For tidy data we need to make sure that our column names start with a character and not a numeric value. This is a problem since so many age columns start with numbers and need to be cleaned up!
We are going to use `rename` to rename the three columns. Note: There are many different approaches to this problem.
```{r}
pop2 <- pop %>%
rename("01-04"="04-Jan",
"05-09" ="09-May",
"10-14"="14-Oct")
```
This is one approach, here is another using pivot_longer, lets remove X1 and Total while we're at it using `select`. After removing the `X1` and `Total` columns...

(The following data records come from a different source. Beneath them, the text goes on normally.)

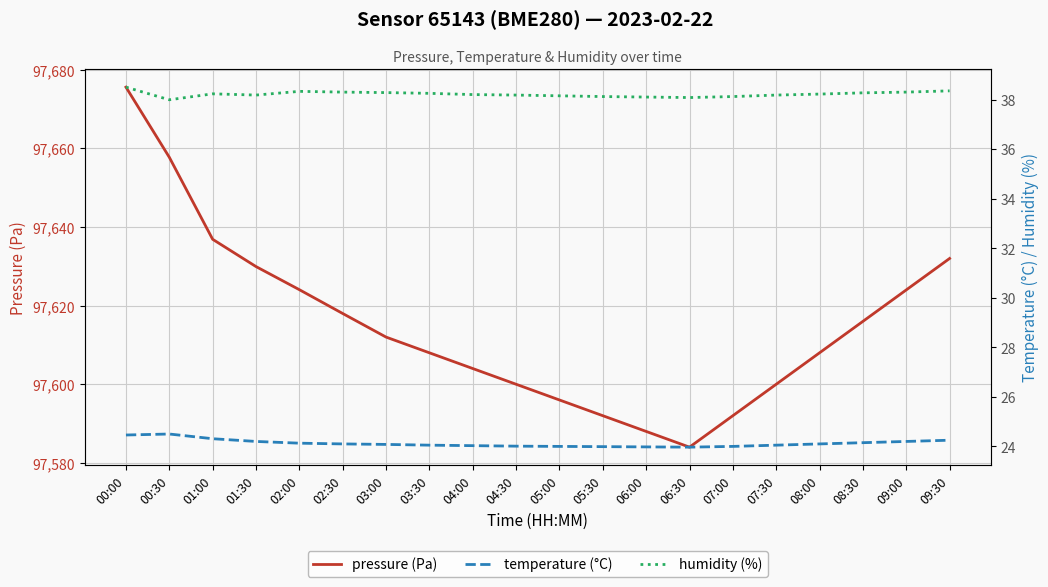

Reading left to right, extract all data points from this chart.

pressure (Pa): 97675.6	97657.8	97636.9	97629.9	97624.1	97618.0	97612.0	97608.0	97604.0	97600.0	97596.0	97592.0	97588.0	97584.0	97592.0	97600.0	97608.0	97616.0	97624.0	97632.0
temperature (°C): 24.5	24.5	24.3	24.2	24.1	24.1	24.1	24.1	24.0	24.0	24.0	24.0	24.0	24.0	24.0	24.1	24.1	24.1	24.2	24.2
humidity (%): 38.5	38.0	38.2	38.2	38.3	38.3	38.3	38.2	38.2	38.2	38.1	38.1	38.1	38.1	38.1	38.2	38.2	38.3	38.3	38.4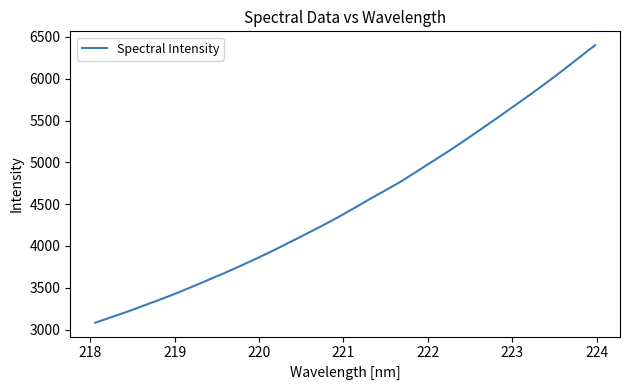

Reading left to right, transcribe all the data shown in this chart.

3082.4	3148.7	3214.6	3287.1	3357.7	3432.8	3512.2	3593.7	3675.8	3761.8	3850.5	3942.9	4039.4	4137.3	4235.4	4338.4	4448.0	4559.2	4667.0	4776.7	4899.6	5022.9	5145.6	5275.4	5407.8	5541.6	5678.3	5814.5	5955.4	6100.9	6251.3	6401.7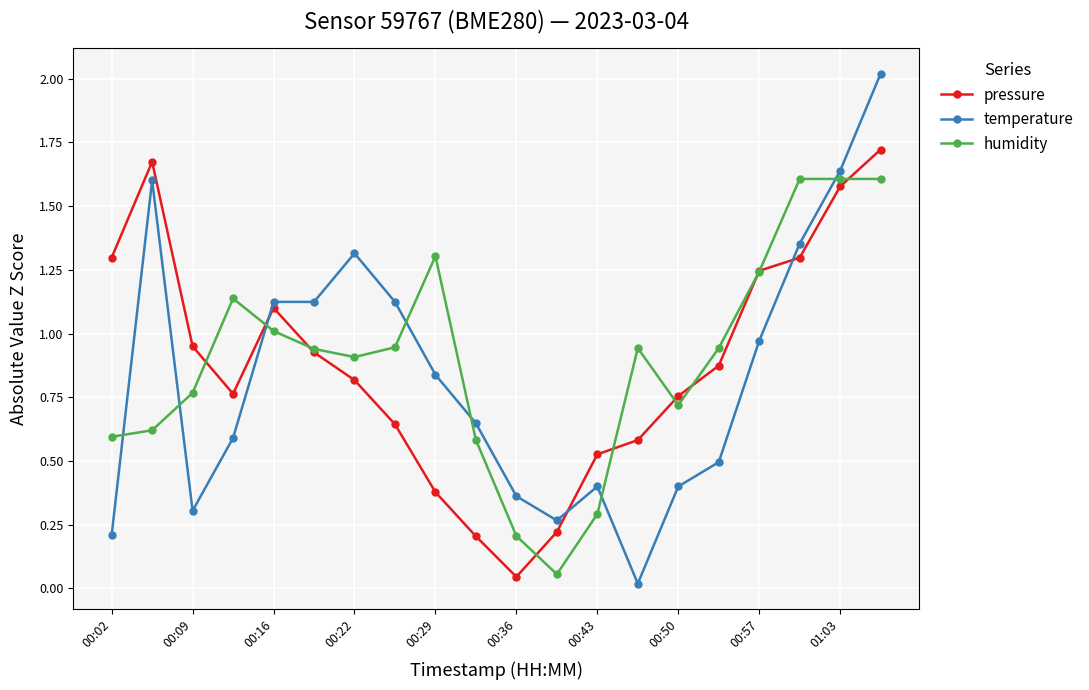

True or false: pressure and humidity cross at least once.

True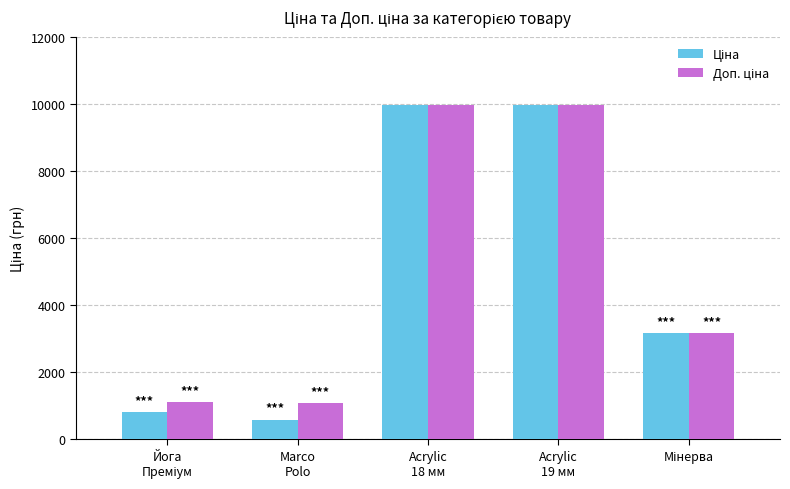

What is the smallest value displayed?

589.9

In `pivot_longer` the `cols` argument defines the columns that you want to combine under "Age". We can look at the actual column position where Age starts which is column 4 or "<1". From there everything is an Age until Total, which is the 23rd column. Therefore `4:23` selects all columns from the 5th position to the 24th position.
```{r}
pop_long<-pop %>%
select(-c(X1,Total))%>%
pivot_longer(cols = 4:23,
names_to = "Age",
values_to = "Value")
pop_long
```
Examine how the data is different from `pop` to `pop_long`. Type both in your console to compare.

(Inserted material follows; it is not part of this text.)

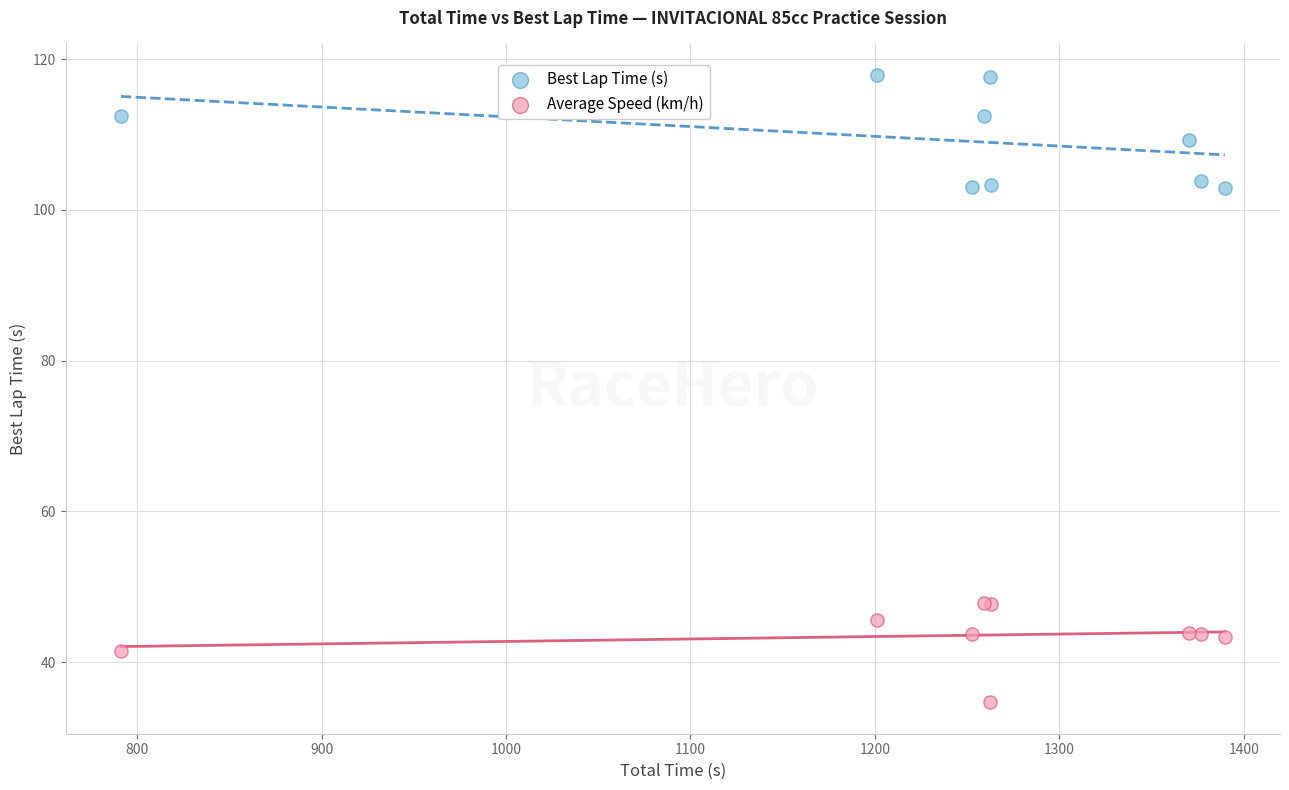

What is the X range (max minus min) for the scatter plot?

598.5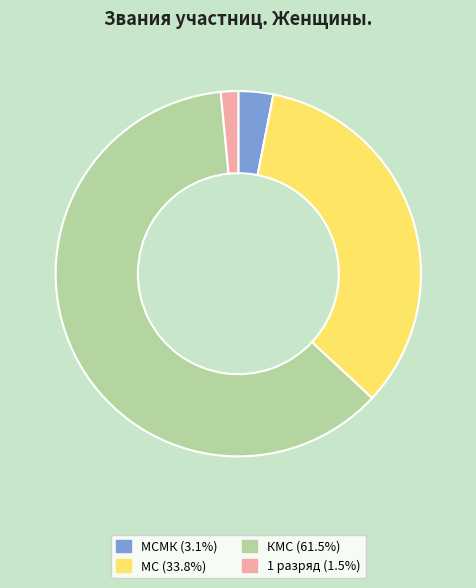

Is there any slice that represents more than half of the pie?

Yes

We can now recode the values in the long format by using `case_when`. See `?case_when` for details and https://dplyr.tidyverse.org/reference/case_when.html
First we are going to `mutate` the existing `Age` variable. Then we are saying:
_when_ `age` is equal to "04-Jan", assign (~) these rows the value of "01-04",
_when_ `age` is equal to "09-May", assign these rows the value of "05-09",
_when_ `age` is equal to "14-Oct", assign these rows the value of "10-14",
_when_ the conditions above are not matched, assign these rows the value that they already had
```{r reformat}
pop_long = pop_long %>%
mutate(Age = case_when(
Age =="04-Jan" ~ "01-04",
Age =="09-May" ~ "05-09",
Age =="14-Oct" ~ "10-14",
TRUE ~ Age
)
)
```
Below we have altered the code above by removing the last line - why is this wrong? What happens to the other values?
```{r recode wrong}
pop %>%
select(-c(X1,Total))%>%
pivot_longer(cols = 4:23,
names_to = "Age",
values_to = "Value")%>%
mutate(Age = case_when(
Age =="04-Jan" ~ "01-04",
Age =="09-May" ~ "05-09",
Age =="14-Oct" ~ "10-14"
# TRUE ~ Age
)
)
```
It is important to double check that when you recode values!

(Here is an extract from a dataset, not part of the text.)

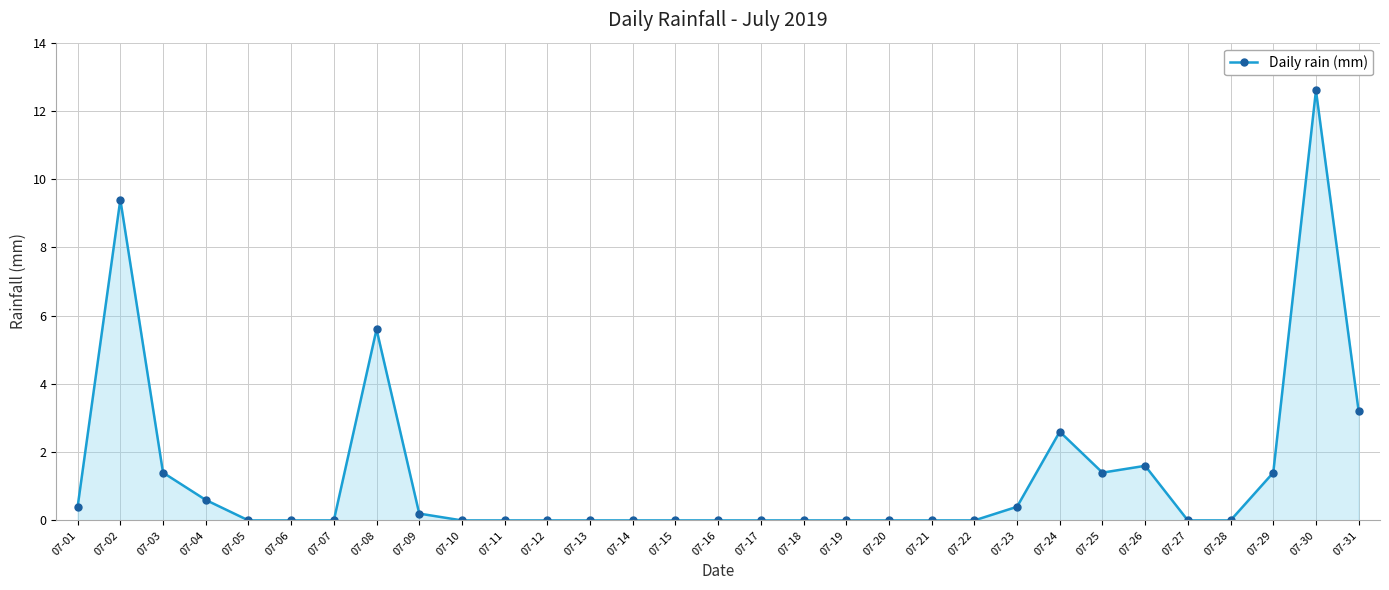

What is the value of the 24th point from the left?

2.6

If you "knit" this document, make sure you have commented out the "unzip" chunk. Note that all of the outputs will be "knitted" to the word output. Some of which is not intuitive or pretty for a display in a word document. Refer to the R Markdown documentation to alter the chunks and their display in word.
See: https://rmarkdown.rstudio.com/lesson-3.html
Next week:
We will continue cleaning and reshaping the data. We will look into dates, regex, advanced functions and working with lists.
You will structure your own analysis Project in R to create a polished R Markdown document.